We meet main character Wolfgang McGee (Andrew Airlie, who is superb as a middle-aged man grown cynical about integrity and scruples), an academic of sorts, in Hong Kong at the race track. Hushed, elliptical and very brief conversations tell us he's collecting information. Then there's an odd conversation in an antique store, and there, perhaps, the theme of the series is handed to us when Wolfgang says, "I appreciate a good con, even if I'm the sucker in it."

In Vancouver, we meet Rufus (Juan Riedinger), who has his hands full with Dee (Stephanie Bennett, admirably going full throttle into a very meaty role), who has two main interests – sex and cocaine. That her boyfriend, Vince (Matt Bellefleur), is a mob boss doesn't bother her. She's cooking up plans for murder.

Meanwhile, mysterious figures meet in coffee shops and make visits to jail. And the key plot turn is when Wolfgang is informed by the boss, Al (Eugene Lipinski, who is exquisite in this type of role) that HQ is talking about a leak in the system.

The Romeo Section is smart and addictive from the get-go. Haddock moves us quickly and confidently into an intricate web of intrigue, and we're kept oriented – mainly in Wolfgang and Rufus – even as the intricacy escalates.

This is, in some ways, a very British thriller. It has a quietness instead of carefully timed eruptions of loud violence and melodrama. It's acrid in the way Brutish thrillers can be – most of the people are liars and the truth is always a bit out of reach. And there's a finely constructed tension rising constantly. Even as circles of deceit expand and contract, there's the feeling that the main characters are being pushed toward the edge of a cliff.

The acting is strong throughout, and it takes a special skill to be in tune with Haddock's particular style of subtle, unemphatic television drama. Nobody shouts and nobody roars melodramatically, unless it's a drugged character who's supposed to be high and hotheaded.

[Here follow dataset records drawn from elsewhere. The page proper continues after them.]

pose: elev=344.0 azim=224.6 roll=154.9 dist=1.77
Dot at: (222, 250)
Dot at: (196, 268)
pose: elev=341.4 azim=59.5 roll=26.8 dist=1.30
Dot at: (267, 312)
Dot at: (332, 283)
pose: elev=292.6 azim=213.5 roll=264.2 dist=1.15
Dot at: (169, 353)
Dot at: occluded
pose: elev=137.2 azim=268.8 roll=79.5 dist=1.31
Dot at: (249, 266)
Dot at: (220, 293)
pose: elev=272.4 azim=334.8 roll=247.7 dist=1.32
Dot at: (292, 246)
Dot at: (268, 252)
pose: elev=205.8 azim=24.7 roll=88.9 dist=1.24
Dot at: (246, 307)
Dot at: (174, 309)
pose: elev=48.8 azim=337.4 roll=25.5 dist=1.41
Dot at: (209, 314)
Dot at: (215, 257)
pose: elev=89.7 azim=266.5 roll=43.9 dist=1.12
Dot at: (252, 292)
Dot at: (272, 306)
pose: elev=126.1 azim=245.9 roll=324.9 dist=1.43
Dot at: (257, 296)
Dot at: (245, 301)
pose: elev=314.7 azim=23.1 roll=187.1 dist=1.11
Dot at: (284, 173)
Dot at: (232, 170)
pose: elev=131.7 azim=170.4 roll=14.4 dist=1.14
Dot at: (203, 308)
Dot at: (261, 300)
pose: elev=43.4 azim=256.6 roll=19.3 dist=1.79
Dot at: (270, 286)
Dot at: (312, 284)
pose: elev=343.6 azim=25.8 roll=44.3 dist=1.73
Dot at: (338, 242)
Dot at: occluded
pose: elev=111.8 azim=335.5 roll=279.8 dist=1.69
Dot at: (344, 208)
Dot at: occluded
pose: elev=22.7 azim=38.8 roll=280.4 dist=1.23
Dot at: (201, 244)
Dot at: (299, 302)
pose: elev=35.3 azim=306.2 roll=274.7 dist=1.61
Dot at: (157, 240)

Now, after the debut of CBC's This Life, we can see another gripping, entertaining Canadian drama that isn't one of those mechanical, wind-up toys of a genre production. The show also fills the eye with glossy visuals, but there's a point to that – the layered complexity of Vancouver is being shown to us.

Best of all, The Romeo Section isn't simplistic. It doesn't ride roughshod over the intelligent viewer's skepticism about the spies and spying. It makes the mundanity of spying compelling with flashes of dry humour, and when there needs to be an impact moment of drama, that drama arrives sideways, not telegraphed and then dropped on us.

Somebody is watching and that somebody is being watched, too. It's how this perverse world of espionage works. And if you watch this show, you're drawn into it with aplomb and rewarded.